Given passage:
Tag: jared bernstein
Fed Chair Confirmation Hearing Raises Grave Concerns About Nominee Kevin Warsh

Fed Chair Confirmation Hearing Raises Grave Concerns About Nominee Kevin Warsh

Kevin Warsh had his confirmation hearing yesterday to chair the Federal Reserve once current chair Jerome Powell’s term ends in mid-May. I’ve got a few choice words for these confirmation hearings in general, as they’ve become a big waste of time and should either be scrapped or somehow reformed. They’ve devolved into a signaling exercise that has almost nothing to do with the substance of the nominee’s work. And I speak from experience, as I had to go through a Senate confirmation (wherein I prevailed by 50-49 baby, i.e., with room to spare!).

In that light, I couldn’t watch much of this one. Too painful. But I closely followed it and can report on what I think we might be getting, once the Tillis hold is resolved (you can read about that here) and Warsh takes the chair (once he’s out of committee, he’ll get a majority in the Senate).

Between his opening statement and back-and-forth with the senators on the Banking Committee, I listened carefully to try to discern two things. First, and most important, Warsh’s independence from Trump, and second, what sort of monetary policy he might favor. In both cases, the signals were highly jammed by the posturing and shape-shifting that has made these confirmations largely futile exercises.

For one, Warsh really wants this job—he’s not alone in that—and he knows Trump is listening to him. He therefore has three choices: speak truth to power, Trump’s wrath be damned; mush it up so no one knows what he’s saying; just tell Trump what he wants to hear.

Dataset content:
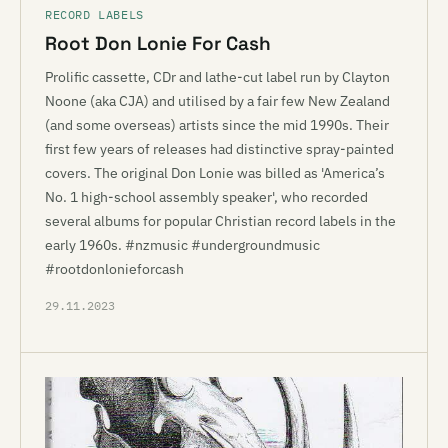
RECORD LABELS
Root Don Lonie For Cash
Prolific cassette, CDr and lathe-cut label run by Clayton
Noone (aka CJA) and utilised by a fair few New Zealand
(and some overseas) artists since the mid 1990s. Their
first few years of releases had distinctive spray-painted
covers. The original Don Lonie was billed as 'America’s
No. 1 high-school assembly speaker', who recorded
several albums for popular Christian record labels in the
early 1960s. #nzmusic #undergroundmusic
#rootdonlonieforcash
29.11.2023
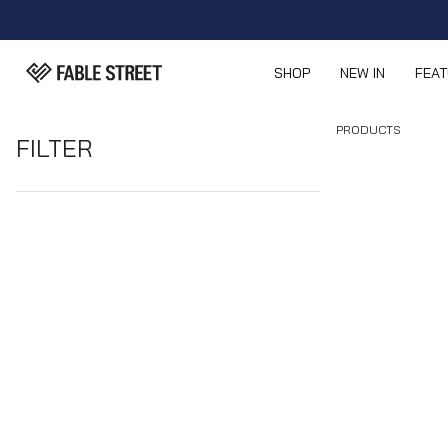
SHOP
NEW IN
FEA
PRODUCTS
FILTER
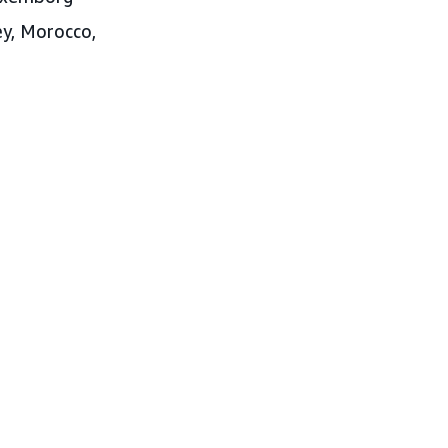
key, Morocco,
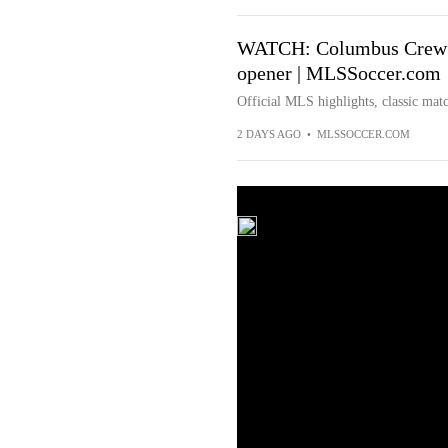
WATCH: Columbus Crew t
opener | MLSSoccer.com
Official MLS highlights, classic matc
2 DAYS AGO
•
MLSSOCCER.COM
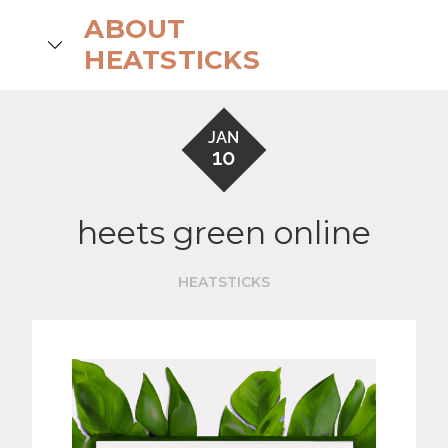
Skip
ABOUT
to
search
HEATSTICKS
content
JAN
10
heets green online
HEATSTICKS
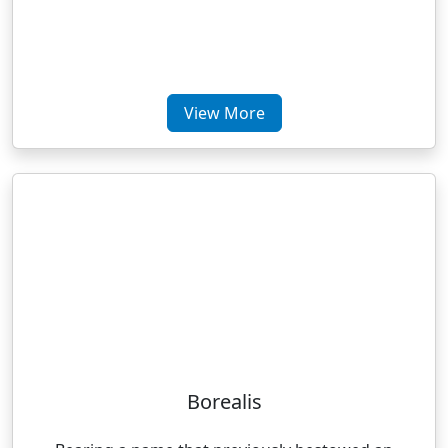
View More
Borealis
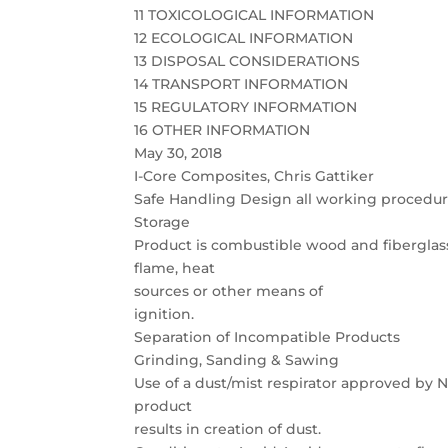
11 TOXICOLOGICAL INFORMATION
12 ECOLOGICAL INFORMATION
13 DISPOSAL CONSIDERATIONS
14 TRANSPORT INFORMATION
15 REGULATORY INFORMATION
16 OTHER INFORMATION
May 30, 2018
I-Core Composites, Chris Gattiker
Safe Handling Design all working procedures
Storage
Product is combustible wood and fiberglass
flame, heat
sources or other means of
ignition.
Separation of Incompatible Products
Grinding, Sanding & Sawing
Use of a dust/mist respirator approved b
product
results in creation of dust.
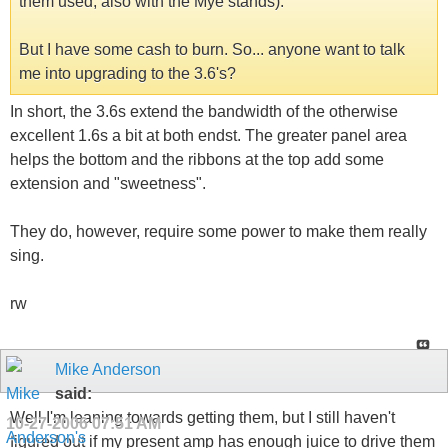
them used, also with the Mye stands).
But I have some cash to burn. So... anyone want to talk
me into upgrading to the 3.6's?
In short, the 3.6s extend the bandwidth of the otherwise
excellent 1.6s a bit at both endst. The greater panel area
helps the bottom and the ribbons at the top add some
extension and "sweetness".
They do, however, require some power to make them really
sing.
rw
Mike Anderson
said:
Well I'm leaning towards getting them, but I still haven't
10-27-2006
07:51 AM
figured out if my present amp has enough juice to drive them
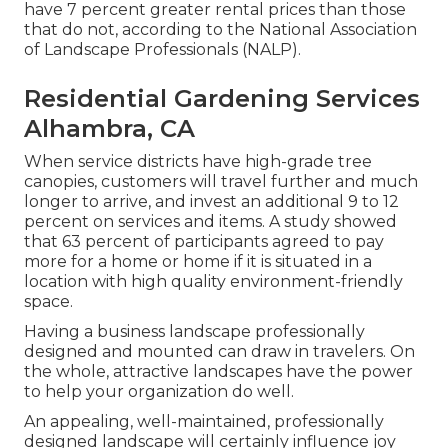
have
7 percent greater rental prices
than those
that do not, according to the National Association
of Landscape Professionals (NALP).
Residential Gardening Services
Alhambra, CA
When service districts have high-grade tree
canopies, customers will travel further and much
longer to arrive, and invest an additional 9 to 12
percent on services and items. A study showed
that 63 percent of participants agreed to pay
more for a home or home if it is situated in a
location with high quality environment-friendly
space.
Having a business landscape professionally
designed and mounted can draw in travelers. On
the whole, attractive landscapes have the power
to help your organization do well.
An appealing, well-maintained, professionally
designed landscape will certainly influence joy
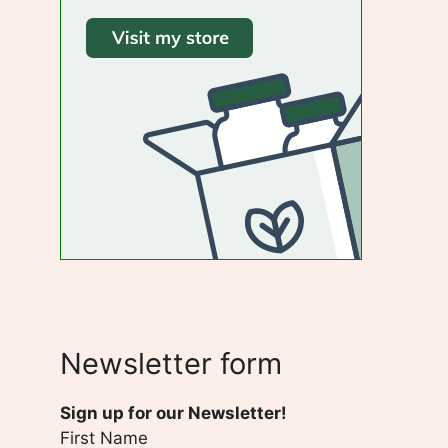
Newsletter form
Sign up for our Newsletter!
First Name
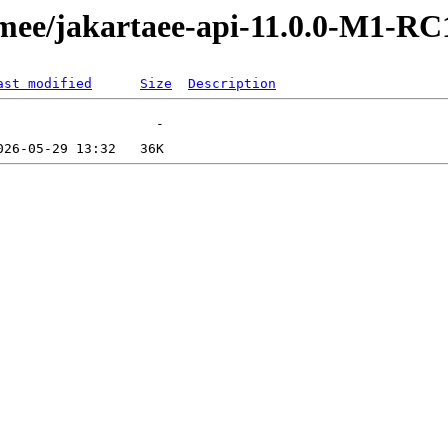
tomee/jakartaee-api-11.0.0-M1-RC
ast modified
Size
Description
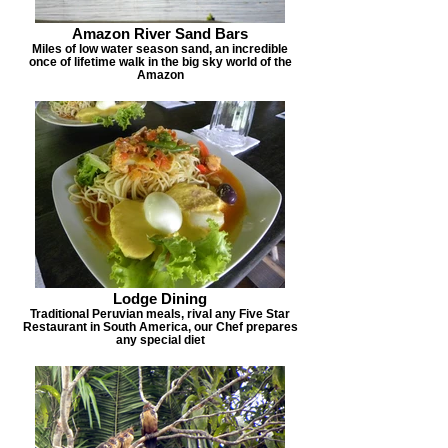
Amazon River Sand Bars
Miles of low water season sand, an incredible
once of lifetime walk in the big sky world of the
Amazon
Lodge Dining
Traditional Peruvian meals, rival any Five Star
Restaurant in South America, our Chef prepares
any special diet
---
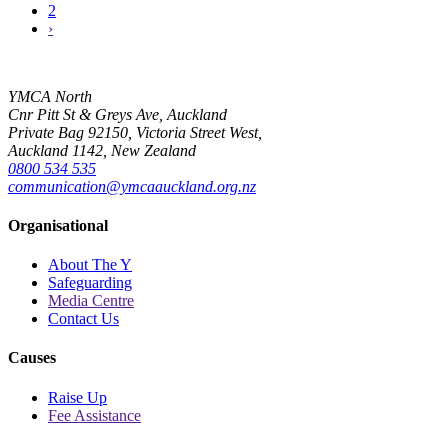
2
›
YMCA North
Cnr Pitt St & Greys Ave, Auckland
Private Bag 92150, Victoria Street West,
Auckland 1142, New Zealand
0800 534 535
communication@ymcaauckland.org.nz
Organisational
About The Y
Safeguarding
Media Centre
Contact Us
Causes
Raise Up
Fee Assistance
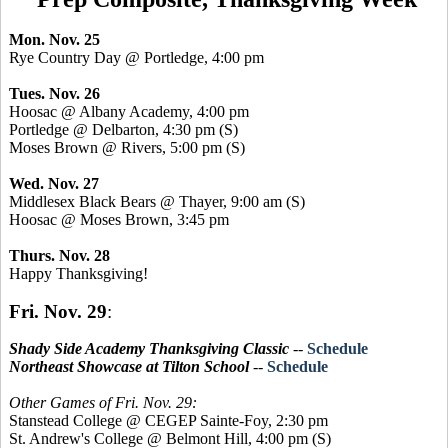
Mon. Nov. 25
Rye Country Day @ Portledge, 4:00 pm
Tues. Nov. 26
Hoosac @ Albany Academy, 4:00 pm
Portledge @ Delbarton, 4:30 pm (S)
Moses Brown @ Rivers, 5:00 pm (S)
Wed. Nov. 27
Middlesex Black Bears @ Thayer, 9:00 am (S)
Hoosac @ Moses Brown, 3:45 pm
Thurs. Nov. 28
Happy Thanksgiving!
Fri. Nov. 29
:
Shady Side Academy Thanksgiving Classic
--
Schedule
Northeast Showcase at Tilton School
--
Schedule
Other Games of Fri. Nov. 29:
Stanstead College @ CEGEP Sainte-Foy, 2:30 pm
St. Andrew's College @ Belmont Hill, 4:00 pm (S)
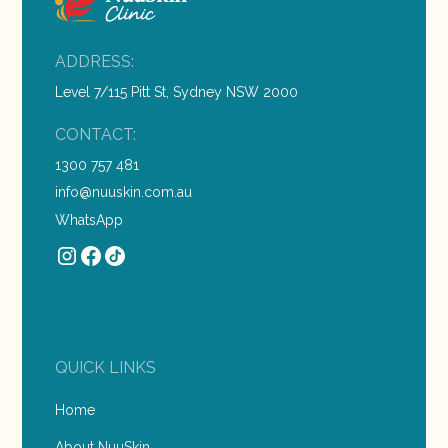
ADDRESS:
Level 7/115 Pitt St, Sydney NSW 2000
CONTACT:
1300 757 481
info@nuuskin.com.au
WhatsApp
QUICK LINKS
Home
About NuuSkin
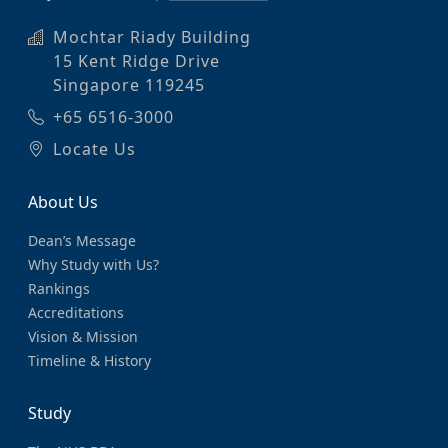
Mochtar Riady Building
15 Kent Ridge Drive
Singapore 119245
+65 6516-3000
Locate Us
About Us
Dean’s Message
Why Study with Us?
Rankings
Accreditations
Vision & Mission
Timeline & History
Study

Work instruction: From the post on the Warsh confirmation hearing, repeat word for word the stretch from "Tag: jared bernstein" through "room to spare!).".

Written solution:
Tag: jared bernstein
Fed Chair Confirmation Hearing Raises Grave Concerns About Nominee Kevin Warsh

Fed Chair Confirmation Hearing Raises Grave Concerns About Nominee Kevin Warsh

Kevin Warsh had his confirmation hearing yesterday to chair the Federal Reserve once current chair Jerome Powell’s term ends in mid-May. I’ve got a few choice words for these confirmation hearings in general, as they’ve become a big waste of time and should either be scrapped or somehow reformed. They’ve devolved into a signaling exercise that has almost nothing to do with the substance of the nominee’s work. And I speak from experience, as I had to go through a Senate confirmation (wherein I prevailed by 50-49 baby, i.e., with room to spare!).